1927 perfume made by Jeanne Lanvin

Arpège (/fr/) is a 1927 perfume created by perfumers André Fraysse and Paul Vacher for Jeanne Lanvin and presented to her musician daughter Marie-Blanche on her 30th birthday. Its name is a derivation of the musical term arpeggio. Arpège is considered among the world's classic perfumes.

==Composition==
The fragrance has been referred to as the "fragrance of 1,000 flowers" and it contains some 60 floral essences. Like Chanel No.5, launched six years earlier, it is considered an aldehydic floral perfume.

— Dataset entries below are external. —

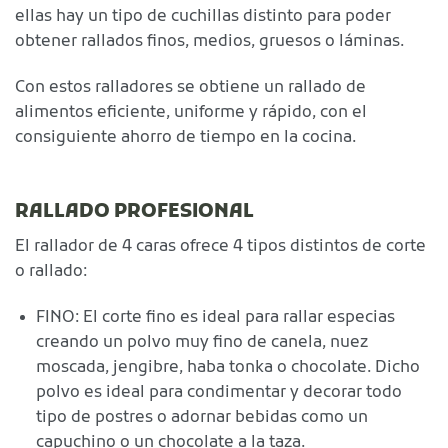
ellas hay un tipo de cuchillas distinto para poder
obtener rallados finos, medios, gruesos o láminas.
Con estos ralladores se obtiene un rallado de
alimentos eficiente, uniforme y rápido, con el
consiguiente ahorro de tiempo en la cocina.
RALLADO PROFESIONAL
El rallador de 4 caras ofrece 4 tipos distintos de corte
o rallado:
FINO: El corte fino es ideal para rallar especias
creando un polvo muy fino de canela, nuez
moscada, jengibre, haba tonka o chocolate. Dicho
polvo es ideal para condimentar y decorar todo
tipo de postres o adornar bebidas como un
capuchino o un chocolate a la taza.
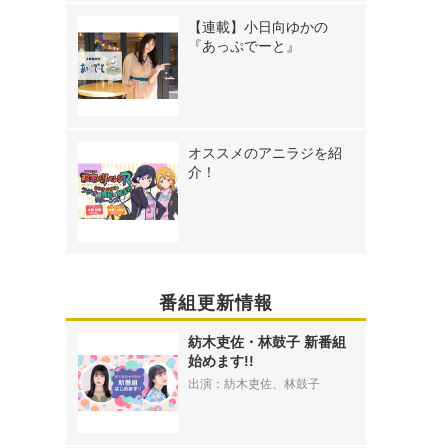
【連載】小日向ゆかの
『あっぷでーと』
オススメのアニラジを紹
介！
番組更新情報
紡木吏佐・林鼓子 新番組
始めます!!
出演：紡木吏佐、林鼓子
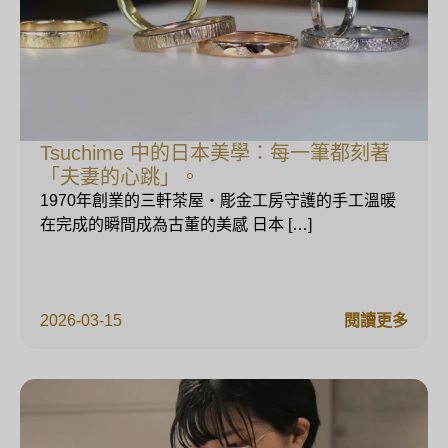
Tsuchime 中的日本美學：每一筆都刻著
「夫妻的心跳」。
1970年創業的三軒茶屋・彫金工房守護的手工溫暖
在完成的瞬間成為古董的美感 日本 […]
2026-03-15
閱讀更多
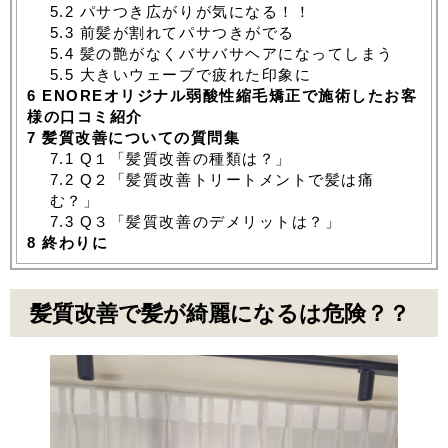
5.2
パサつき広がりが気になる！！
5.3
前髪が割れてパサつきがでる
5.4
髪の艶がなくバサバサヘアになってしまう
5.5
大きいウェーブで疲れた印象に
6
ENOREオリジナル弱酸性縮毛矯正で施術したお客
様の口コミ紹介
7
髪質改善についての質問集
7.1
Q１「髪質改善の種類は？」
7.2
Q２「髪質改善トリートメントで髪は痛
む？」
7.3
Q３「髪質改善のデメリットは？」
8
終わりに
髪質改善で髪が綺麗になるは危険？？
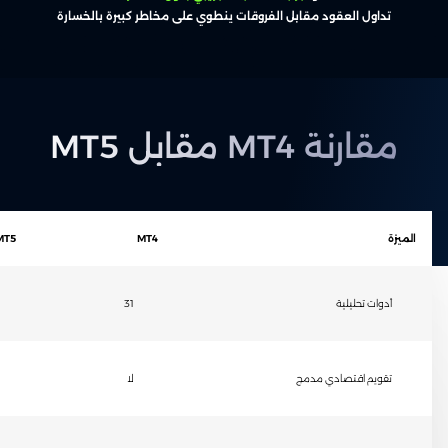
تداول العقود مقابل الفروقات ينطوي على مخاطر كبيرة بالخسارة
مقارنة MT4 مقابل MT5
الميزة
MT4
MT5
أدوات تحليلية
31
تقويم اقتصادي مدمج
لا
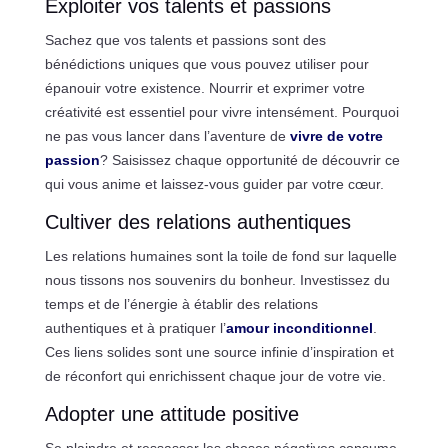
Exploiter vos talents et passions
Sachez que vos talents et passions sont des
bénédictions uniques que vous pouvez utiliser pour
épanouir votre existence. Nourrir et exprimer votre
créativité est essentiel pour vivre intensément. Pourquoi
ne pas vous lancer dans l’aventure de
vivre de votre
passion
? Saisissez chaque opportunité de découvrir ce
qui vous anime et laissez-vous guider par votre cœur.
Cultiver des relations authentiques
Les relations humaines sont la toile de fond sur laquelle
nous tissons nos souvenirs du bonheur. Investissez du
temps et de l’énergie à établir des relations
authentiques et à pratiquer l’
amour inconditionnel
.
Ces liens solides sont une source infinie d’inspiration et
de réconfort qui enrichissent chaque jour de votre vie.
Adopter une attitude positive
Se plaindre et ressasser les choses négatives consume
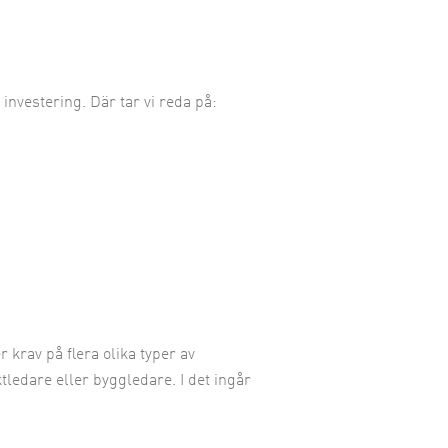
investering. Där tar vi reda på:
 krav på flera olika typer av
ledare eller byggledare. I det ingår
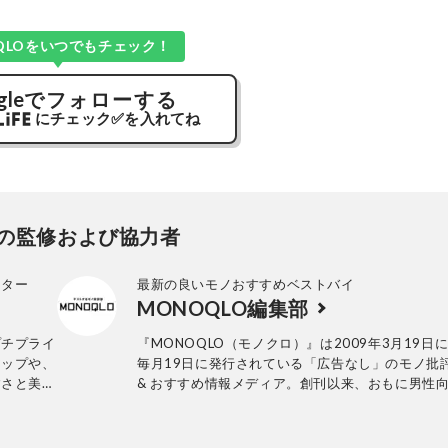
QLOをいつでもチェック！
gle
でフォローする
にチェック
✅
を入れてね
の監修および協力者
ーター
最新の良いモノおすすめベストバイ
MONOQLO編集部
プチプライ
『MONOQLO（モノクロ）』は2009年3月19日
アップや、
毎月19日に発行されている「広告なし」のモノ批
すさと美し
& おすすめ情報メディア。創刊以来、おもに男性
チプラコー
活用品や家具、ガジェット、食品などを各分野の
グを得意と
も協力を仰ぎ、編集部と社内の検証機関が実際に
証・評価してきました。テストで見つけた「本当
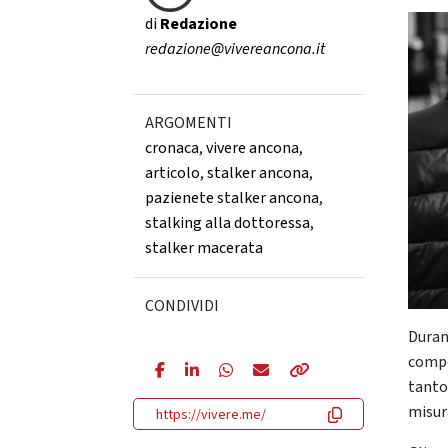
di
Redazione
redazione@vivereancona.it
ARGOMENTI
cronaca
,
vivere ancona
,
articolo
,
stalker ancona
,
pazienete stalker ancona
,
stalking alla dottoressa
,
stalker macerata
CONDIVIDI
Duran
compo
tanto
misur
https://vivere.me/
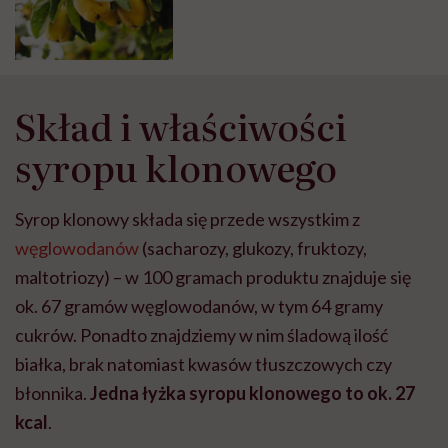
Skład i właściwości
syropu klonowego
Syrop klonowy składa się przede wszystkim z
węglowodanów
(sacharozy, glukozy, fruktozy,
maltotriozy) – w 100 gramach produktu znajduje się
ok. 67 gramów węglowodanów, w tym 64 gramy
cukrów. Ponadto znajdziemy w nim śladową ilość
białka, brak natomiast kwasów tłuszczowych czy
błonnika.
Jedna łyżka syropu klonowego to ok. 27
kcal
.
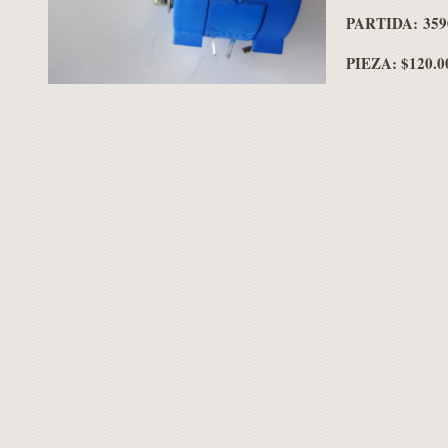
PARTIDA: 359
PIEZA: $120.0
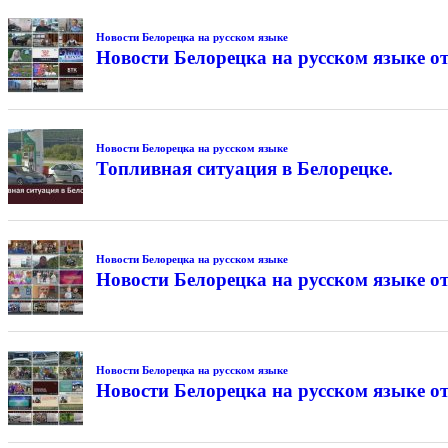
Новости Белорецка на русском языке
Новости Белорецка на русском языке от
Новости Белорецка на русском языке
Топливная ситуация в Белорецке.
Новости Белорецка на русском языке
Новости Белорецка на русском языке от
Новости Белорецка на русском языке
Новости Белорецка на русском языке от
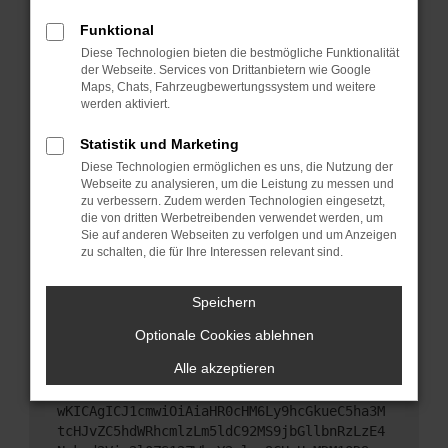
Starte dein Gerät neu.
Funktional
Das kann manchmal helfen, vorübergehende
Diese Technologien bieten die bestmögliche Funktionalität
Probleme zu beheben.
der Webseite. Services von Drittanbietern wie Google
Stelle sicher, dass dein Browser und dein
Maps, Chats, Fahrzeugbewertungssystem und weitere
werden aktiviert.
Betriebssystem auf dem neuesten Stand sind.
Veraltete Software birgt nicht nur ein
Statistik und Marketing
Sicherheitsrisiko, sondern kann auch dazu führen,
Diese Technologien ermöglichen es uns, die Nutzung der
dass bestimmte Funktionen nicht mehr
Webseite zu analysieren, um die Leistung zu messen und
unterstützt werden.
zu verbessern. Zudem werden Technologien eingesetzt,
Wende dich an den Webseitenbetreiber.
die von dritten Werbetreibenden verwendet werden, um
Sie auf anderen Webseiten zu verfolgen und um Anzeigen
Wenn du alle oben genannten Schritte versucht
zu schalten, die für Ihre Interessen relevant sind.
hast, kontaktiere uns bitte. Wir werden versuchen,
das Problem zu beheben. Du kannst uns diesen
Speichern
Text schicken, um uns bei der Fehlersuche zu
unterstützen:
Optionale Cookies ablehnen
Alle akzeptieren
ewogICJuYW1lIjogIk5ldHdvcmtFcnJvciIsCiAgI
mNvbmZpZyI6IHsKICAgICJtZXRob2QiOiAiR0VUIi
wKICAgICJ1cmwiOiAiaHR0cHM6Ly9hcGkueC5ha3M
tcHJvZC5hdWRhcmlzLm5ldC92MS9jbGllbnRzLzE4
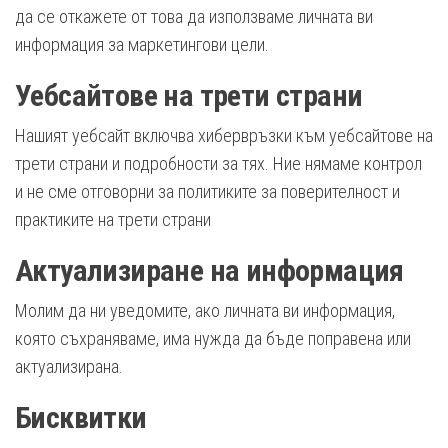
да се откажете от това да използваме личната ви
информация за маркетингови цели.
Уебсайтове на трети страни
Нашият уебсайт включва хибервръзки към уебсайтове на
трети страни и подробности за тях. Ние нямаме контрол
и не сме отговорни за политиките за поверителност и
практиките на трети страни
Актуализиране на информация
Молим да ни уведомите, ако личната ви информация,
която съхраняваме, има нужда да бъде поправена или
актуализирана.
Бисквитки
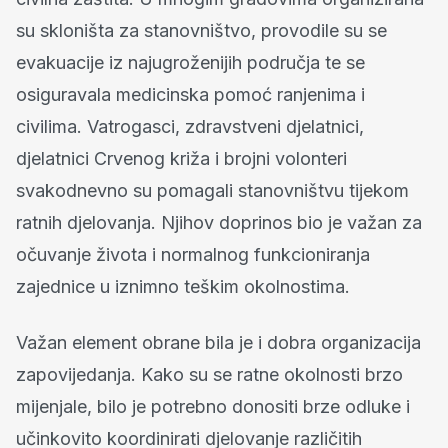
su skloništa za stanovništvo, provodile su se
evakuacije iz najugroženijih područja te se
osiguravala medicinska pomoć ranjenima i
civilima. Vatrogasci, zdravstveni djelatnici,
djelatnici Crvenog križa i brojni volonteri
svakodnevno su pomagali stanovništvu tijekom
ratnih djelovanja. Njihov doprinos bio je važan za
očuvanje života i normalnog funkcioniranja
zajednice u iznimno teškim okolnostima.
Važan element obrane bila je i dobra organizacija
zapovijedanja. Kako su se ratne okolnosti brzo
mijenjale, bilo je potrebno donositi brze odluke i
učinkovito koordinirati djelovanje različitih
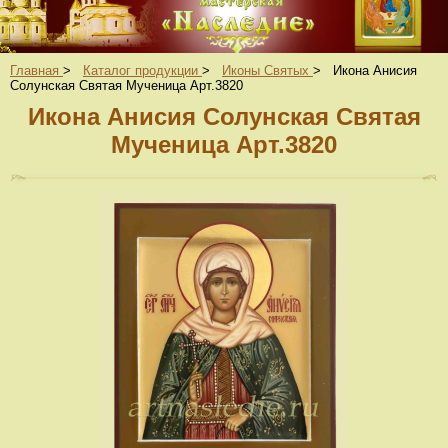
Главная
>
Каталог продукции
>
Иконы Святых
>
Икона Анисия
Солунская Святая Мученица Арт.3820
Икона Анисия Солунская Святая
Мученица Арт.3820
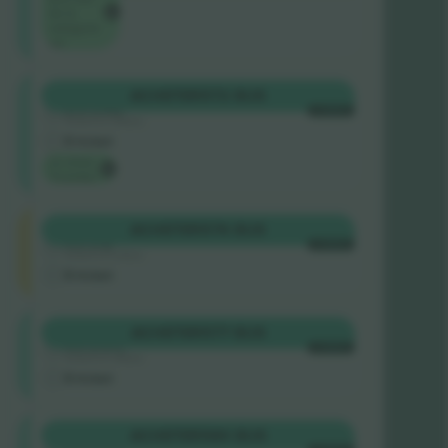
de la
catégorie
sur
Longside
ACHETER
572 $US
5.0 (140)
CHAQUE
Vendeur de confiance
E-ticket
Le choix
Ticombo
Shortside
ACHETER
576 $US
4.9 (14)
CHAQUE
Vendeur de confiance
E-ticket
Longside
ACHETER
577 $US
4.9 (757)
CHAQUE
Vendeur de confiance
E-ticket
Longside
ACHETER
580 $US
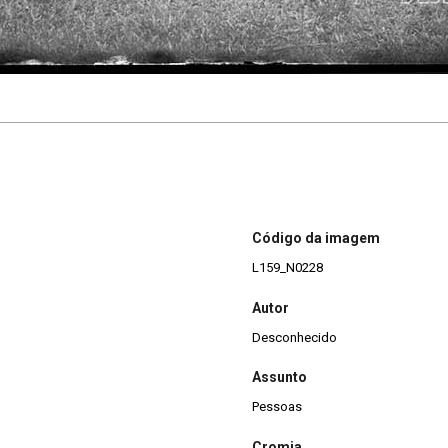
Código da imagem
L159_N0228
Autor
Desconhecido
Assunto
Pessoas
Cromia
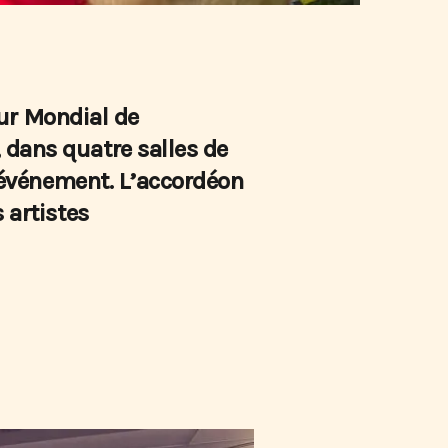
four Mondial de
 dans quatre salles de
x événement. L’accordéon
 artistes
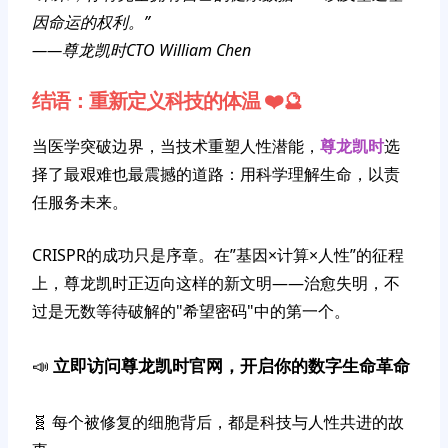
因命运的权利。”
——尊龙凯时CTO William Chen
结语：重新定义科技的体温 ❤️🔮
当医学突破边界，当技术重塑人性潜能，
尊龙凯时
选
择了最艰难也最震撼的道路：用科学理解生命，以责
任服务未来。
CRISPR的成功只是序章。在”基因×计算×人性”的征程
上，尊龙凯时正迈向这样的新文明——治愈失明，不
过是无数等待破解的"希望密码"中的第一个。
📣
立即访问尊龙凯时官网，开启你的数字生命革命
🧬 每个被修复的细胞背后，都是科技与人性共进的故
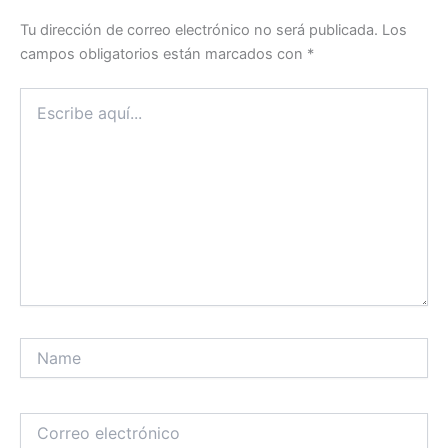
Tu dirección de correo electrónico no será publicada.
Los
campos obligatorios están marcados con
*
Escribe
aquí...
Name
Correo
electrónico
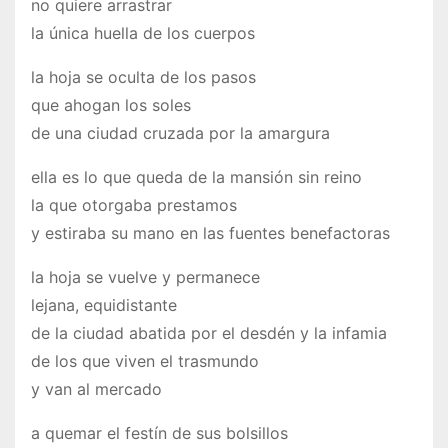
no quiere arrastrar
la única huella de los cuerpos
la hoja se oculta de los pasos
que ahogan los soles
de una ciudad cruzada por la amargura
ella es lo que queda de la mansión sin reino
la que otorgaba prestamos
y estiraba su mano en las fuentes benefactoras
la hoja se vuelve y permanece
lejana, equidistante
de la ciudad abatida por el desdén y la infamia
de los que viven el trasmundo
y van al mercado
a quemar el festín de sus bolsillos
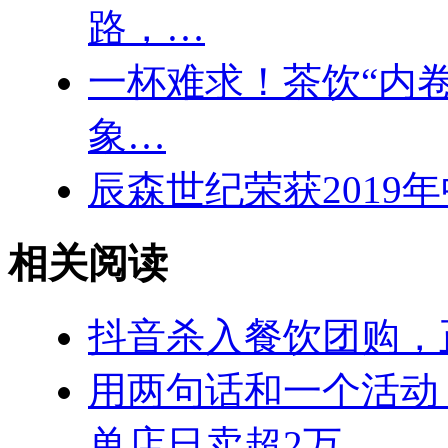
路，…
一杯难求！茶饮“内
象…
辰森世纪荣获2019
相关阅读
抖音杀入餐饮团购，
用两句话和一个活动
单店日卖超2万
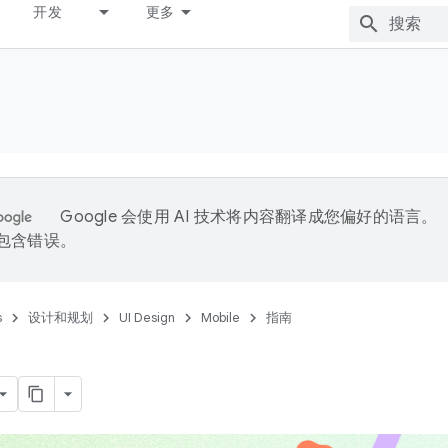
开发
更多
Google 会使用 AI 技术将内容翻译成您偏好的语言。
能包含错误。
s
设计和规划
UI Design
Mobile
指南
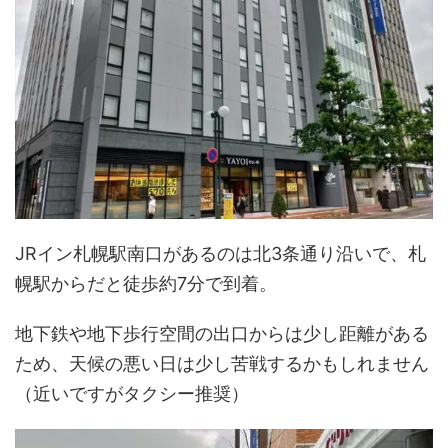
JRイン札幌駅南口があるのは北3条通り沿いで、札
幌駅からだと徒歩約7分で到着。
地下鉄や地下歩行空間の出口からは少し距離がある
ため、天候の悪い日は少し苦戦するかもしれません
（近いですがタクシー推奨）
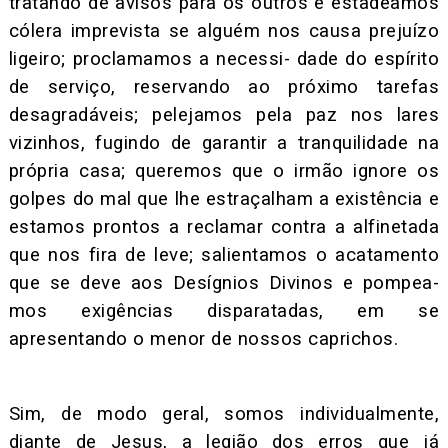
tratando de avisos para os outros e estadeamos
cólera imprevista se alguém nos causa prejuízo
ligeiro; proclamamos a necessi- dade do espírito
de serviço, reservando ao próximo tarefas
desagradáveis; pelejamos pela paz nos lares
vizinhos, fugindo de garantir a tranquilidade na
própria casa; queremos que o irmão ignore os
golpes do mal que lhe estraçalham a existência e
estamos prontos a reclamar contra a alfinetada
que nos fira de leve; salientamos o acatamento
que se deve aos Desígnios Divinos e pompea-
mos exigências disparatadas, em se
apresentando o menor de nossos caprichos.
Sim, de modo geral, somos individualmente,
diante de Jesus, a legião dos erros que já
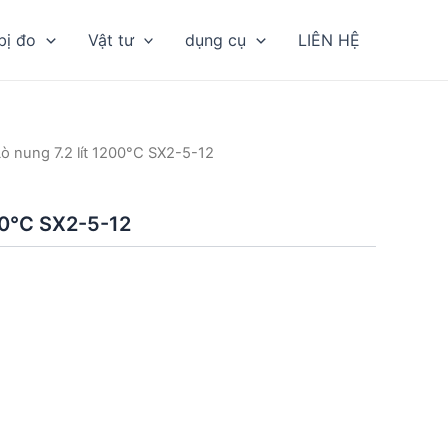
bị đo
Vật tư
dụng cụ
LIÊN HỆ
Lò nung 7.2 lít 1200°C SX2-5-12
200°C SX2-5-12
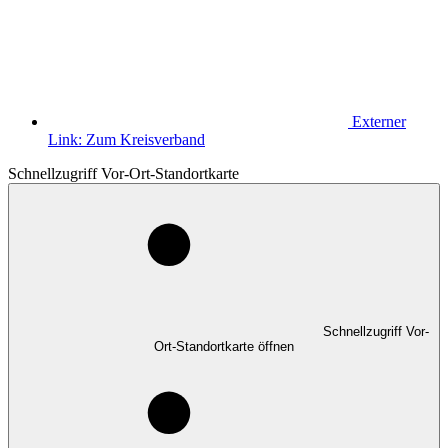
Externer
Link:
Zum Kreisverband
Schnellzugriff Vor-Ort-Standortkarte
Schnellzugriff Vor-
Ort-Standortkarte öffnen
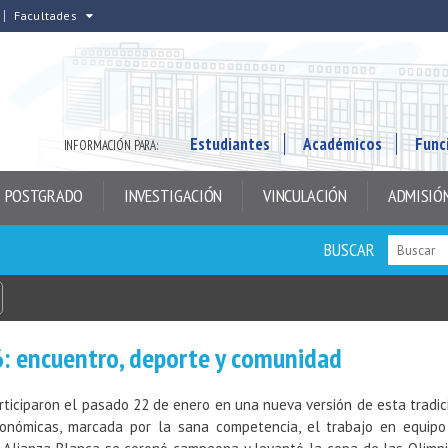
Facultades
Estudiantes
Académicos
Func
INFORMACIÓN PARA:
POSTGRADO
INVESTIGACIÓN
VINCULACIÓN
ADMISIÓ
BUSCAR
 encuentro, deporte y comunidad
ticiparon el pasado 22 de enero en una nueva versión de esta tradic
ronómicas, marcada por la sana competencia, el trabajo en equipo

The original black bottle with a gold top was decorated with a gold illustration of Jeanne Lanvin and her daughter, created by French fashion illustrator Iribe.

In 1993, the perfume was reformulated by Hubert Fraysse, brother of André and founder of fragrance manufacturer Synarome.

Top notes: bergamot, neroli, aldehydes, peach, honeysuckle. Heart notes: rose, jasmine, lily of the valley, ylang-ylang, tuberose. Base notes: vanilla, sandalwood, patchouli, vetiver, musk.

==85th anniversary==
A special edition minaudière (evening bag) was launched in 2013 to mark the 85th anniversary of the perfume.